[Records for this task — start]
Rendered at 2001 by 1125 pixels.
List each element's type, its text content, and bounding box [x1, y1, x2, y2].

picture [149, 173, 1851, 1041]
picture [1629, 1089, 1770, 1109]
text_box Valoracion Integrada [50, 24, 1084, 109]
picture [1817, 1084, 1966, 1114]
[Records for this task — finish]
#### Task statement:
Exactly reproduce all of the entries.

#### Solved problem:
Rendered at 2001 by 1125 pixels.
List each element's type, its text content, and bounding box [x1, y1, x2, y2].

picture [149, 173, 1851, 1041]
picture [1629, 1089, 1770, 1109]
text_box Valoracion Integrada [50, 24, 1084, 109]
picture [1817, 1084, 1966, 1114]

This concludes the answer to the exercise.